When selecting stocks, fundamental analysis is important, but technical analysis of stocks is of equal or greater importance. Stocks trade based on what the future holds (or is expected to hold), not on last quarter’s financial results. A stock’s share price reflects the future prospects of and expectations for the company.
But stocks also have memories. The stock market is simply a collection of investors who buy and sell stocks. These investors remember a stock’s past, which influences their buying and selling behavior.
This is where the technical analysis of stock trends comes into play. It can be a powerful tool to identify trend reversals and entry and exit points. The best way to analyze the trading pattern of a stock is to look at its chart.
As you read Cabot newsletters and listen to investing news, you will probably hear terms like ‘head-and-shoulders pattern,’ ‘trendline,’ ‘support and resistance,’ ‘double top’ or ‘double bottom,’ “triangle,’ and ‘gap.’

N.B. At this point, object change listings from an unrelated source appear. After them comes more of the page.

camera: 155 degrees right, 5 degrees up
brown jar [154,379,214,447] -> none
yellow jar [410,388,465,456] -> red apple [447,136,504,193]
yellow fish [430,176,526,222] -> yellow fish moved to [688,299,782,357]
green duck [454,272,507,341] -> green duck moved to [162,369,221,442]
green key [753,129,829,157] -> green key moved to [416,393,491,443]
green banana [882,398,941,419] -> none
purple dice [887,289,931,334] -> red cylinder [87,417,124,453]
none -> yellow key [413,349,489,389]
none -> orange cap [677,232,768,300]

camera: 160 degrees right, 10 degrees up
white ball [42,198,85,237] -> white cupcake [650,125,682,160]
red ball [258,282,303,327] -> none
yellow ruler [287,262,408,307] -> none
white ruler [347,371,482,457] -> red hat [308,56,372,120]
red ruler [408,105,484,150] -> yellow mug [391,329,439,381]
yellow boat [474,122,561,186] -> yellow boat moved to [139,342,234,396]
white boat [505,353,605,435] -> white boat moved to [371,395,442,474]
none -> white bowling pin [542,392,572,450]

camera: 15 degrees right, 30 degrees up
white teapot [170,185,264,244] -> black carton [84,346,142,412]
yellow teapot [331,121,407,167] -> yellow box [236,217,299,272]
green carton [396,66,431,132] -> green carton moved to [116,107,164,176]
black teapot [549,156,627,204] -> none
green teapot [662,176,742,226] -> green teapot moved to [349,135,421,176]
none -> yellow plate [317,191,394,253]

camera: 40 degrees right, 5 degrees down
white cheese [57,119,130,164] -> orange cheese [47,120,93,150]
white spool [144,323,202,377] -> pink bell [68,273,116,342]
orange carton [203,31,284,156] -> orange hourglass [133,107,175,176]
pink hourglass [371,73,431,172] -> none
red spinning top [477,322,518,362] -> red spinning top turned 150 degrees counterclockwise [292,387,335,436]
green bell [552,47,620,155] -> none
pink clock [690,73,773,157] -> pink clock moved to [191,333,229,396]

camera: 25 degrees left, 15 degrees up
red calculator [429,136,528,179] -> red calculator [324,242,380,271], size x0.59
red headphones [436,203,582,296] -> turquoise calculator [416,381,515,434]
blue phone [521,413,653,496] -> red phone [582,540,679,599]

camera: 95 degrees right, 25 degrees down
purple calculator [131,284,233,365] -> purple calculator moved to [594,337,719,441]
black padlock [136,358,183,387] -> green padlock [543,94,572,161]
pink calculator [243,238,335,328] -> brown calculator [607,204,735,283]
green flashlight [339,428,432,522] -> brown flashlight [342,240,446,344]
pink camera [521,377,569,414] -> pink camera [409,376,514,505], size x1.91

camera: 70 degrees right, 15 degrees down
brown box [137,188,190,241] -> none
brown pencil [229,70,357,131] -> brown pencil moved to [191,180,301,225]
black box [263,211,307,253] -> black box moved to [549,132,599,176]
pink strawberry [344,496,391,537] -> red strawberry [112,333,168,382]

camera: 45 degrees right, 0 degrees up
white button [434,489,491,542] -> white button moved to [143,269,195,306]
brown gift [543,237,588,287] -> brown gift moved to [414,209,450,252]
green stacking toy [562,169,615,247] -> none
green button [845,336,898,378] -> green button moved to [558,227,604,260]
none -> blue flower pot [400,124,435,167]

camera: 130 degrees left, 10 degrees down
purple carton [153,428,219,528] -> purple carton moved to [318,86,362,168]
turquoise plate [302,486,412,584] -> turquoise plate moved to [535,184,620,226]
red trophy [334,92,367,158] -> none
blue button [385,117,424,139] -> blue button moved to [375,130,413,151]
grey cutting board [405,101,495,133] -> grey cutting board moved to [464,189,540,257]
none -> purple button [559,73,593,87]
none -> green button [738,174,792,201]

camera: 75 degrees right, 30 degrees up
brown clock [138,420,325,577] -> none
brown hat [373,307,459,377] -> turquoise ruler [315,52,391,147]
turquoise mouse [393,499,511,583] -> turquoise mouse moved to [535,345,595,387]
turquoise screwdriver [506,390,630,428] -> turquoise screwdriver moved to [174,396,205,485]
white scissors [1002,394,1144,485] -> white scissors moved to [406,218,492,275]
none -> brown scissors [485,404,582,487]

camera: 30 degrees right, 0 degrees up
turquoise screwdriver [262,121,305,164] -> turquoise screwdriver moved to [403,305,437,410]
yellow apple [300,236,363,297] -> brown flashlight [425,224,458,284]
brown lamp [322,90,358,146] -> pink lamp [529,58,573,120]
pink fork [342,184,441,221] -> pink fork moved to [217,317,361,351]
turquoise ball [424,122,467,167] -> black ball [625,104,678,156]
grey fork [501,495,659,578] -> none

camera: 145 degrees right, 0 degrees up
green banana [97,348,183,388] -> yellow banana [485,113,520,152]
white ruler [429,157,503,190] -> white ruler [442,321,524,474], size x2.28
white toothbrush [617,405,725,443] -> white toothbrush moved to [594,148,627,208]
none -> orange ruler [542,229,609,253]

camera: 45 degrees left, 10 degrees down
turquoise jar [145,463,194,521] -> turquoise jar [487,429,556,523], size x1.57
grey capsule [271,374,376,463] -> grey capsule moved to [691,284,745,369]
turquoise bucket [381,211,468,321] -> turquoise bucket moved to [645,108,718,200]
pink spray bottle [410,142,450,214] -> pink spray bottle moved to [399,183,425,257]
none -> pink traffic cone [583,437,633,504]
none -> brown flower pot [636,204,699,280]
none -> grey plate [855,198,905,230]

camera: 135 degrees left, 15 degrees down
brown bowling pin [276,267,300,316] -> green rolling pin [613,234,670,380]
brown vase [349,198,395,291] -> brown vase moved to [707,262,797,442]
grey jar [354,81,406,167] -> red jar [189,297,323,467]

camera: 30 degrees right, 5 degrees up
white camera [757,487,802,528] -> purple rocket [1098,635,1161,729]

Understanding these basic formations and how to read stock charts will make you a better, more profitable investor. Timing is everything, and even a basic understanding of technical analysis will greatly improve the timing of your entry and exit points. And that can be the difference between a successful and a failed investment.
No technical indicator or system is perfect. There will be times when the signal that is given by the charts turns out to be wrong. But in most cases, when technical stock analysis leads you to a certain conclusion, the stock will behave in a way that is similar to what would be expected.
Common Technical Analysis of Stocks and Functions
Momentum is a common term used in technical analysis and is one of the most basic ways of tracking the performance of a stock. Momentum is determined by comparing the Relative Performance (RP) line of a stock to a major market index. If the RP line of a stock is trending higher than the index, than it is performing better than the overall market. And if the RP line of the stock were to trend lower than the index, that means the stock is performing worse than the overall market. An RP line that aligns with that of the index means that the stock is basically performing at the same rate as the market.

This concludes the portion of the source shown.